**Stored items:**
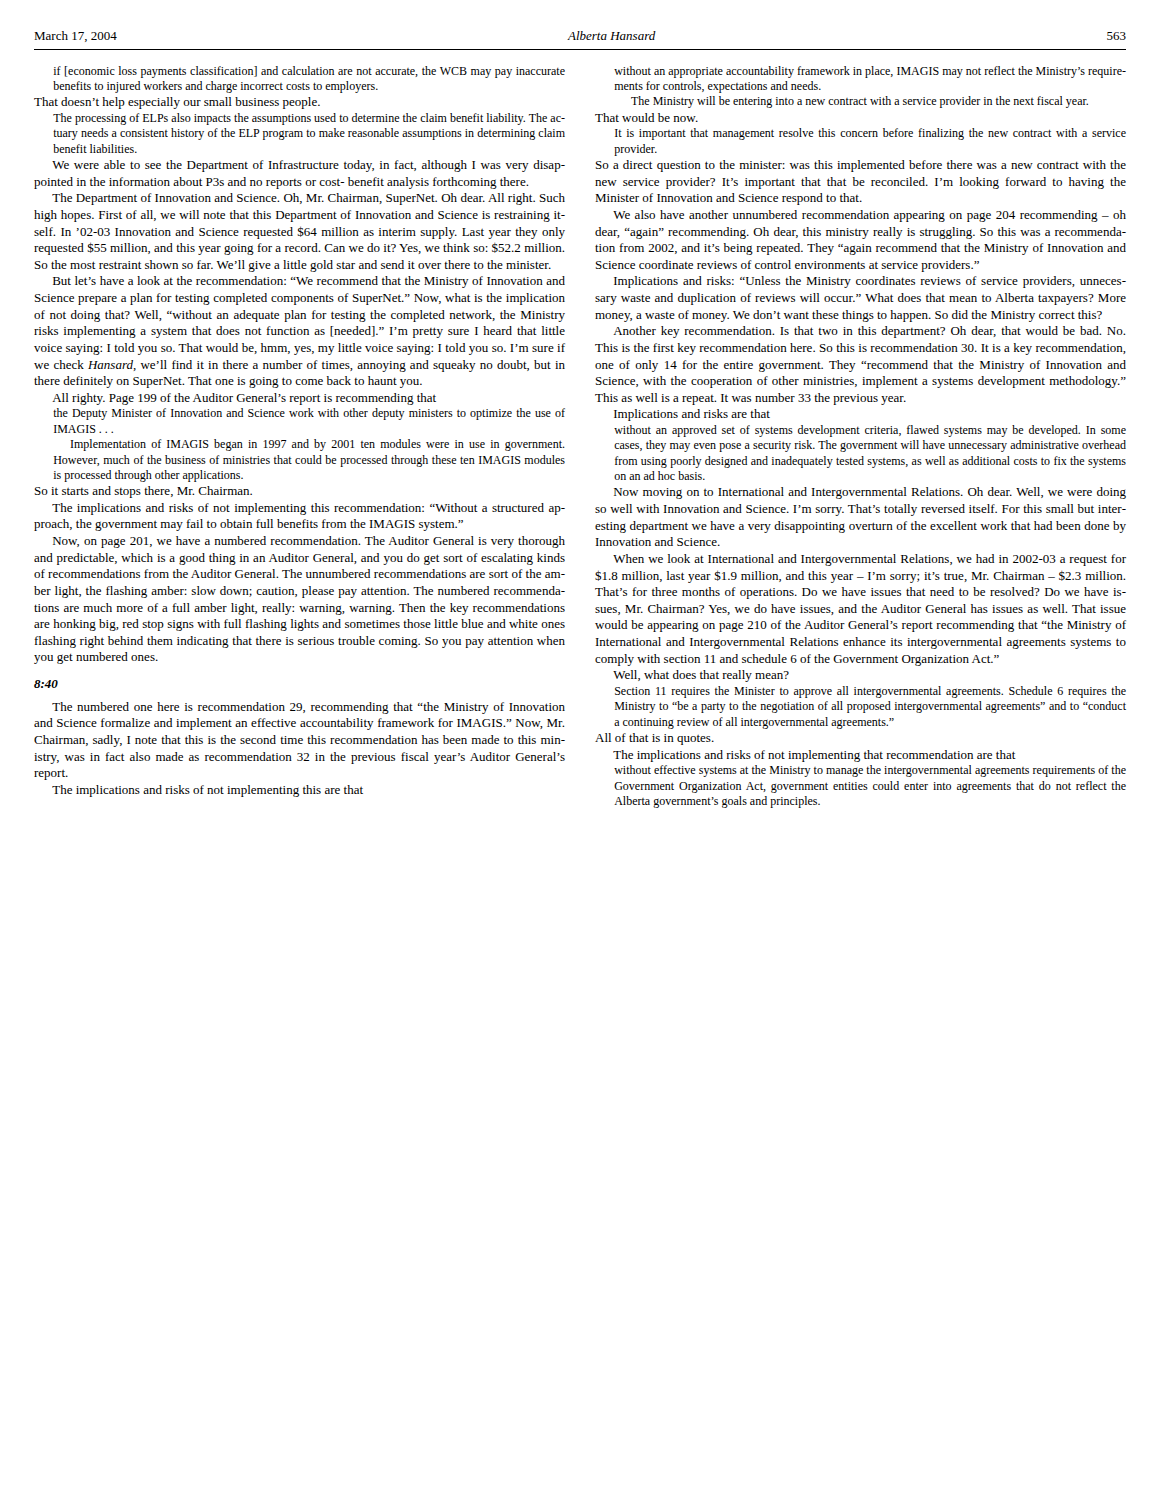March 17, 2004
Alberta Hansard
563
if [economic loss payments classification] and calculation are not accurate, the WCB may pay inaccurate benefits to injured workers and charge incorrect costs to employers.
That doesn’t help especially our small business people.
The processing of ELPs also impacts the assumptions used to determine the claim benefit liability. The actuary needs a consistent history of the ELP program to make reasonable assumptions in determining claim benefit liabilities.
We were able to see the Department of Infrastructure today, in fact, although I was very disappointed in the information about P3s and no reports or cost- benefit analysis forthcoming there.
The Department of Innovation and Science. Oh, Mr. Chairman, SuperNet. Oh dear. All right. Such high hopes. First of all, we will note that this Department of Innovation and Science is restraining itself. In ’02-03 Innovation and Science requested $64 million as interim supply. Last year they only requested $55 million, and this year going for a record. Can we do it? Yes, we think so: $52.2 million. So the most restraint shown so far. We’ll give a little gold star and send it over there to the minister.
But let’s have a look at the recommendation: “We recommend that the Ministry of Innovation and Science prepare a plan for testing completed components of SuperNet.” Now, what is the implication of not doing that? Well, “without an adequate plan for testing the completed network, the Ministry risks implementing a system that does not function as [needed].” I’m pretty sure I heard that little voice saying: I told you so. That would be, hmm, yes, my little voice saying: I told you so. I’m sure if we check Hansard, we’ll find it in there a number of times, annoying and squeaky no doubt, but in there definitely on SuperNet. That one is going to come back to haunt you.
All righty. Page 199 of the Auditor General’s report is recommending that
the Deputy Minister of Innovation and Science work with other deputy ministers to optimize the use of IMAGIS . . .
Implementation of IMAGIS began in 1997 and by 2001 ten modules were in use in government. However, much of the business of ministries that could be processed through these ten IMAGIS modules is processed through other applications.
So it starts and stops there, Mr. Chairman.
The implications and risks of not implementing this recommendation: “Without a structured approach, the government may fail to obtain full benefits from the IMAGIS system.”
Now, on page 201, we have a numbered recommendation. The Auditor General is very thorough and predictable, which is a good thing in an Auditor General, and you do get sort of escalating kinds of recommendations from the Auditor General. The unnumbered recommendations are sort of the amber light, the flashing amber: slow down; caution, please pay attention. The numbered recommendations are much more of a full amber light, really: warning, warning. Then the key recommendations are honking big, red stop signs with full flashing lights and sometimes those little blue and white ones flashing right behind them indicating that there is serious trouble coming. So you pay attention when you get numbered ones.
8:40
The numbered one here is recommendation 29, recommending that “the Ministry of Innovation and Science formalize and implement an effective accountability framework for IMAGIS.” Now, Mr. Chairman, sadly, I note that this is the second time this recommendation has been made to this ministry, was in fact also made as recommendation 32 in the previous fiscal year’s Auditor General’s report.
The implications and risks of not implementing this are that
without an appropriate accountability framework in place, IMAGIS may not reflect the Ministry’s requirements for controls, expectations and needs.
The Ministry will be entering into a new contract with a service provider in the next fiscal year.
That would be now.
It is important that management resolve this concern before finalizing the new contract with a service provider.
So a direct question to the minister: was this implemented before there was a new contract with the new service provider? It’s important that that be reconciled. I’m looking forward to having the Minister of Innovation and Science respond to that.
We also have another unnumbered recommendation appearing on page 204 recommending – oh dear, “again” recommending. Oh dear, this ministry really is struggling. So this was a recommendation from 2002, and it’s being repeated. They “again recommend that the Ministry of Innovation and Science coordinate reviews of control environments at service providers.”
Implications and risks: “Unless the Ministry coordinates reviews of service providers, unnecessary waste and duplication of reviews will occur.” What does that mean to Alberta taxpayers? More money, a waste of money. We don’t want these things to happen. So did the Ministry correct this?
Another key recommendation. Is that two in this department? Oh dear, that would be bad. No. This is the first key recommendation here. So this is recommendation 30. It is a key recommendation, one of only 14 for the entire government. They “recommend that the Ministry of Innovation and Science, with the cooperation of other ministries, implement a systems development methodology.” This as well is a repeat. It was number 33 the previous year.
Implications and risks are that
without an approved set of systems development criteria, flawed systems may be developed. In some cases, they may even pose a security risk. The government will have unnecessary administrative overhead from using poorly designed and inadequately tested systems, as well as additional costs to fix the systems on an ad hoc basis.
Now moving on to International and Intergovernmental Relations. Oh dear. Well, we were doing so well with Innovation and Science. I’m sorry. That’s totally reversed itself. For this small but interesting department we have a very disappointing overturn of the excellent work that had been done by Innovation and Science.
When we look at International and Intergovernmental Relations, we had in 2002-03 a request for $1.8 million, last year $1.9 million, and this year – I’m sorry; it’s true, Mr. Chairman – $2.3 million. That’s for three months of operations. Do we have issues that need to be resolved? Do we have issues, Mr. Chairman? Yes, we do have issues, and the Auditor General has issues as well. That issue would be appearing on page 210 of the Auditor General’s report recommending that “the Ministry of International and Intergovernmental Relations enhance its intergovernmental agreements systems to comply with section 11 and schedule 6 of the Government Organization Act.”
Well, what does that really mean?
Section 11 requires the Minister to approve all intergovernmental agreements. Schedule 6 requires the Ministry to “be a party to the negotiation of all proposed intergovernmental agreements” and to “conduct a continuing review of all intergovernmental agreements.”
All of that is in quotes.
The implications and risks of not implementing that recommendation are that
without effective systems at the Ministry to manage the intergovernmental agreements requirements of the Government Organization Act, government entities could enter into agreements that do not reflect the Alberta government’s goals and principles.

**What you will do:** Scan the records above for the word "reviews" and return every line where it occurs.

**Result for this task:**
We also have another unnumbered recommendation appearing on page 204 recommending – oh dear, “again” recommending. Oh dear, this ministry really is struggling. So this was a recommendation from 2002, and it’s being repeated. They “again recommend that the Ministry of Innovation and Science coordinate reviews of control environments at service providers.”
Implications and risks: “Unless the Ministry coordinates reviews of service providers, unnecessary waste and duplication of reviews will occur.” What does that mean to Alberta taxpayers? More money, a waste of money. We don’t want these things to happen. So did the Ministry correct this?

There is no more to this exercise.